What the task requires
Determine how many lines of the records contain the string "left", treating uppercase and lowercase letters as distinct. Give only that number.

Information
....................
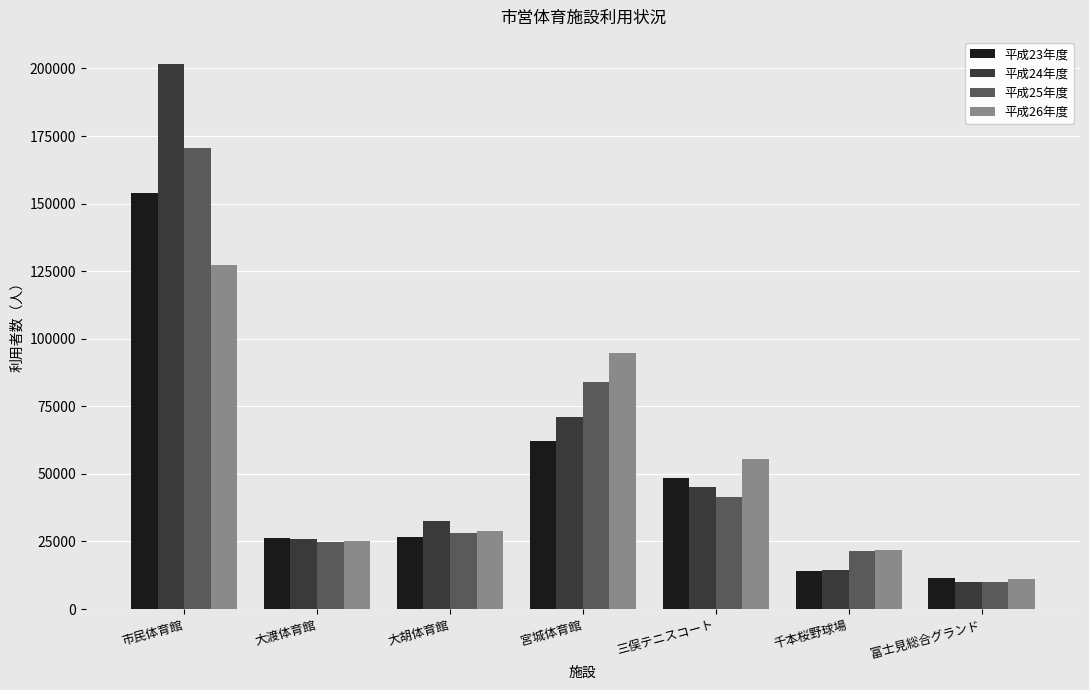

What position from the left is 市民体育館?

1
....................
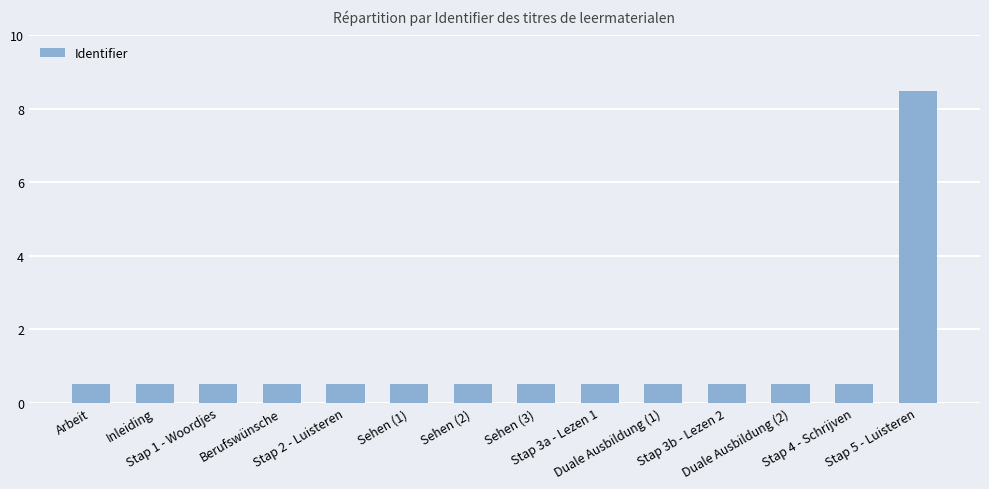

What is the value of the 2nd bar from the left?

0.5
....................
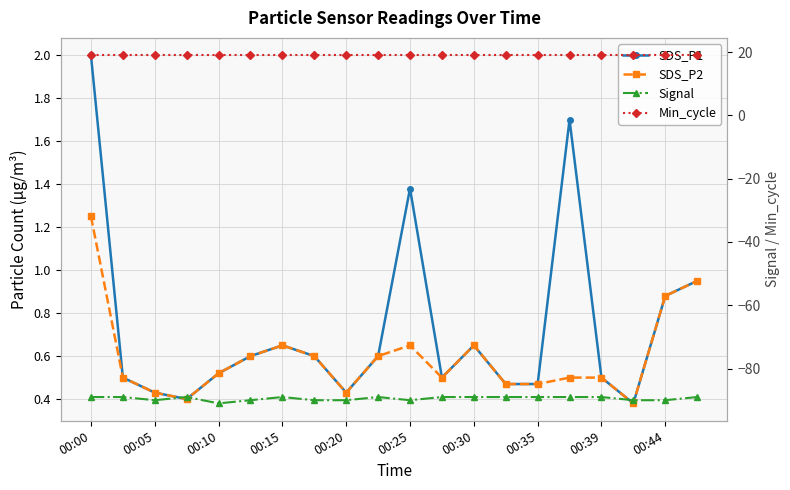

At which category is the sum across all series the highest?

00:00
....................
Answer to the problem
2